9. What is a myth about your adopted country?
I hope I do not have to limit myself to one. Here is an Icelandic sketch describing how Iceland is perceived abroad
Some myths debunked:
- Iceland is not populated by Nordic super models, in fact Iceland is in the top to countries for obesity in Europe. Also, Icelandic women, as much as they like to party, do not like to be part of your dirty weekend.
- Stories about Elves are part of Icelandic folklore, the same way Grimm fairytales are part of German folklore. However, most Icelandic people do not believe they actually exist.
- The revolution was cancelled, the new constitution killed in parliament and the same people who caused the crisis are back in power
- There are woods in Iceland :)
10. Is the cost of living higher or lower than the last country you lived in and how has that made a difference in your life?
I have never lived grown up life in Germany, so I cannot compare experiences here. I have written a whole blog post about the cost of living in Iceland. After the crisis inflation caused prices to rise dramatically. Wages however, were never adjusted to inflation. Subsequently, purchasing power is now more similar to Eastern Europe than Scandinavia. Which is why everyone and their mother is going on strike for a living wage this month including me.
11. What advice would you give other expats?
Moving to any new country can and should feel like an exiting adventure. Iceland in particular can feel like this friendly, quaint little country, especially as one often finds a flat or a job via acquaintances. However, this is not a holiday and a carefree attitude can go wrong very quickly. Be aware that not knowing your rights, local circumstances or the language puts you at a disadvantage and that in Iceland, just like in any other country people might take advantage of this.
Inform yourself as much as possible, take time to read through contracts and don’t be shy to ask for help.
12. When and why did you start your blog?

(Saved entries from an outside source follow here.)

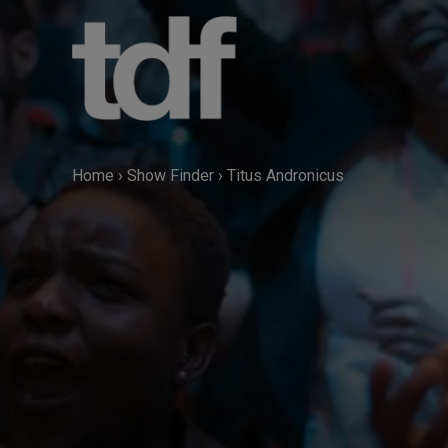
Skip
to
content
Home
›
Show Finder
›
Titus Andronicus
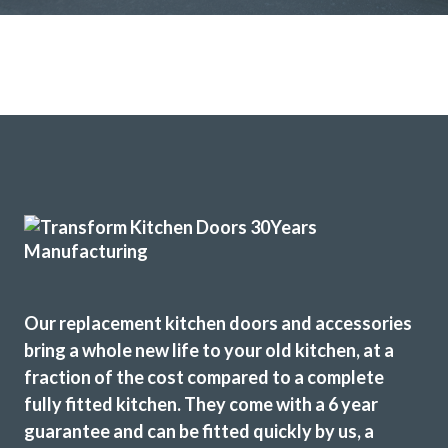
Our replacement kitchen doors and accessories
bring a whole new life to your old kitchen, at a
fraction of the cost compared to a complete
fully fitted kitchen. They come with a 6 year
guarantee and can be fitted quickly by us, a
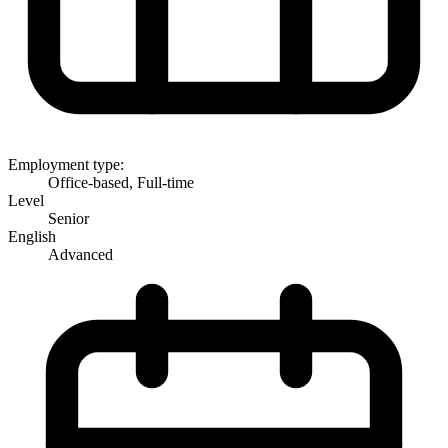
Employment type:
Office-based, Full-time
Level
Senior
English
Advanced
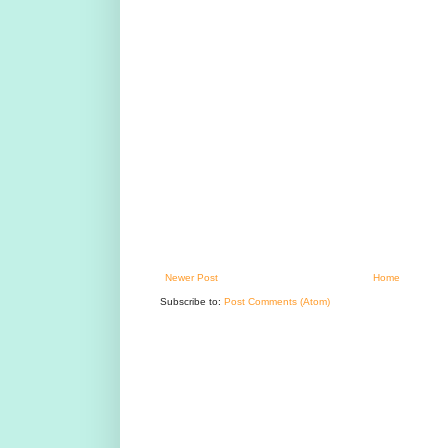
Newer Post
Home
Subscribe to:
Post Comments (Atom)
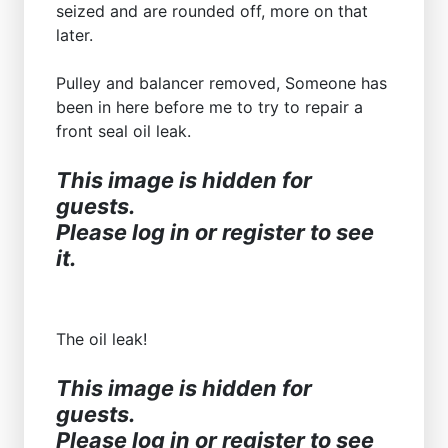
seized and are rounded off, more on that
later.
Pulley and balancer removed, Someone has
been in here before me to try to repair a
front seal oil leak.
This image is hidden for
guests.
Please log in or register to see
it.
The oil leak!
This image is hidden for
guests.
Please log in or register to see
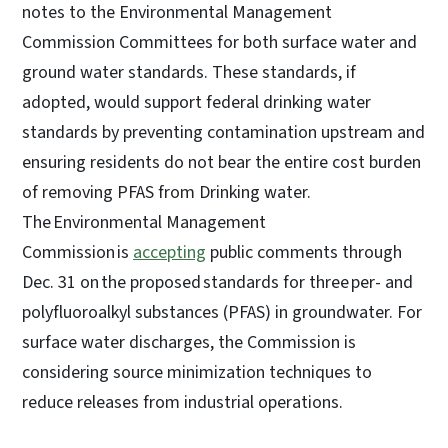
notes to the Environmental Management
Commission Committees for both surface water and
ground water standards. These standards, if
adopted, would support federal drinking water
standards by preventing contamination upstream and
ensuring residents do not bear the entire cost burden
of removing PFAS from Drinking water.
The Environmental Management
Commission is
accepting
public comments through
Dec. 31 on the proposed standards for three per- and
polyfluoroalkyl substances (PFAS) in groundwater. For
surface water discharges, the Commission is
considering source minimization techniques to
reduce releases from industrial operations.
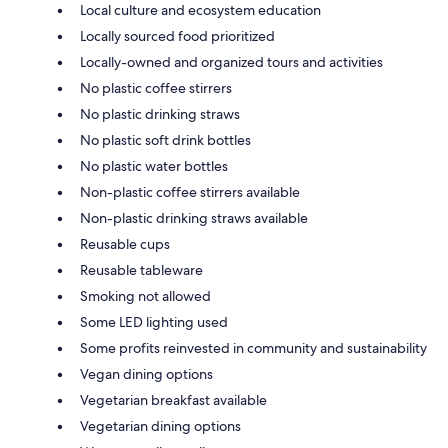
Local culture and ecosystem education
Locally sourced food prioritized
Locally-owned and organized tours and activities
No plastic coffee stirrers
No plastic drinking straws
No plastic soft drink bottles
No plastic water bottles
Non-plastic coffee stirrers available
Non-plastic drinking straws available
Reusable cups
Reusable tableware
Smoking not allowed
Some LED lighting used
Some profits reinvested in community and sustainability
Vegan dining options
Vegetarian breakfast available
Vegetarian dining options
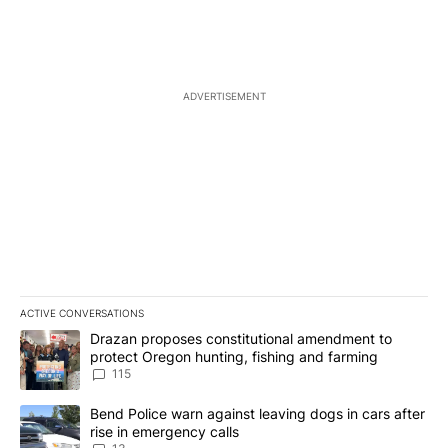
ADVERTISEMENT
ACTIVE CONVERSATIONS
The following is a list of the most commented articles in the last 7
A trending article titled "Drazan proposes constitutional amendm
Drazan proposes constitutional amendment to
protect Oregon hunting, fishing and farming
115
A trending article titled "Bend Police warn against leaving dogs i
Bend Police warn against leaving dogs in cars after
rise in emergency calls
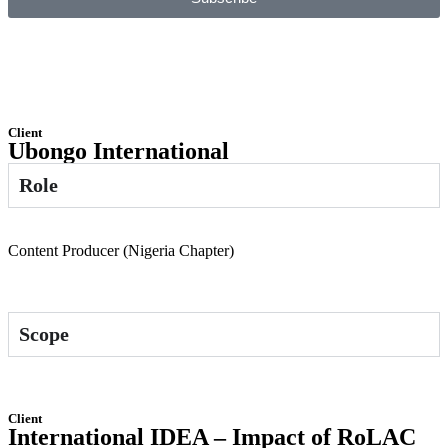
Client
Ubongo International
Role
Content Producer (Nigeria Chapter)
Scope
Client
International IDEA – Impact of RoLAC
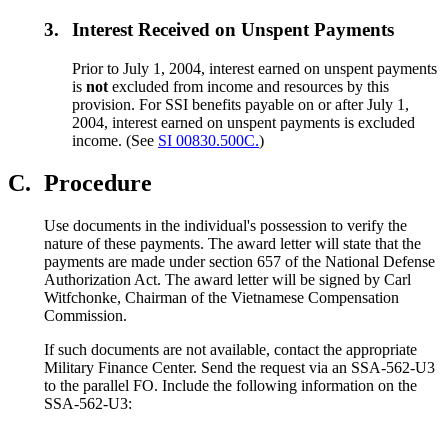
3.
Interest Received on Unspent Payments
Prior to July 1, 2004, interest earned on unspent payments
is
not
excluded from income and resources by this
provision. For SSI benefits payable on or after July 1,
2004, interest earned on unspent payments is excluded
income. (See
SI 00830.500C.
)
C.
Procedure
Use documents in the individual's possession to verify the
nature of these payments. The award letter will state that the
payments are made under section 657 of the National Defense
Authorization Act. The award letter will be signed by Carl
Witfchonke, Chairman of the Vietnamese Compensation
Commission.
If such documents are not available, contact the appropriate
Military Finance Center. Send the request via an SSA-562-U3
to the parallel FO. Include the following information on the
SSA-562-U3:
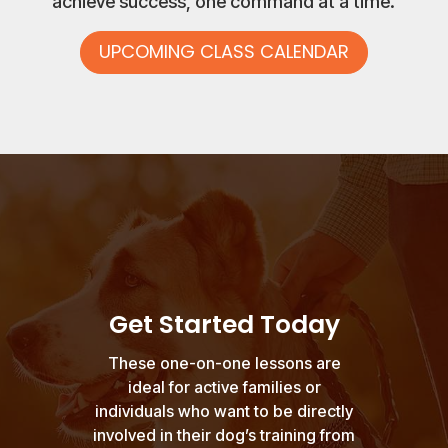
achieve success, one command at a time.
UPCOMING CLASS CALENDAR
Get Started Today
These one-on-one lessons are
ideal for active families or
individuals who want to be directly
involved in their dog’s training from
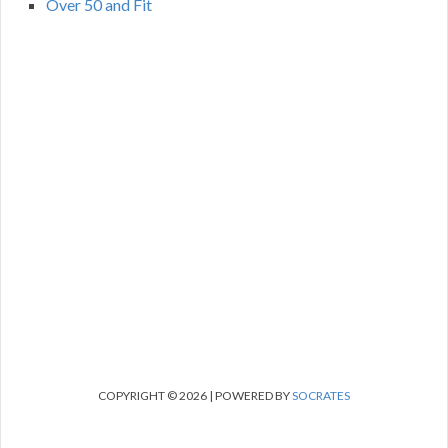
Over 50 and Fit
COPYRIGHT © 2026 | POWERED BY
SOCRATES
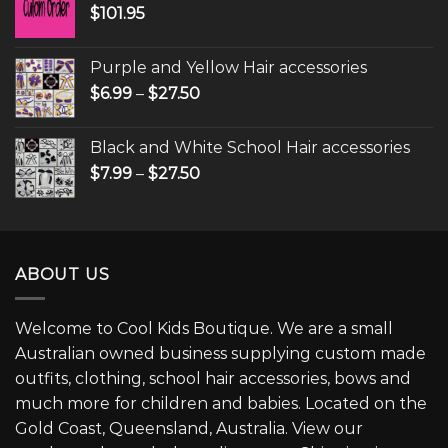
$
101.95
Purple and Yellow Hair accessories
$
6.99
–
$
27.50
Black and White School Hair accessories
$
7.99
–
$
27.50
ABOUT US
Welcome to Cool Kids Boutique. We are a small
Australian owned business supplying custom made
outfits, clothing, school hair accessories, bows and
much more for children and babies. Located on the
Gold Coast, Queensland, Australia. View our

I started my blog when I lived in Blönduós, a tiny town in the north of Iceland. I had a lot of time on my hand and started playing around with the blog script on my computer and pagekite a project of an acquaintance of mine. At first it was mainly for testing purposes, but when I started travelling (down the panamerican highway) it was a way for me to share my experiences with friends and family. Once I became settled again the topics on my blog expanded from: "look at that picture of me" to politics, life musings and general observations about the country I was living in. A blogger was born.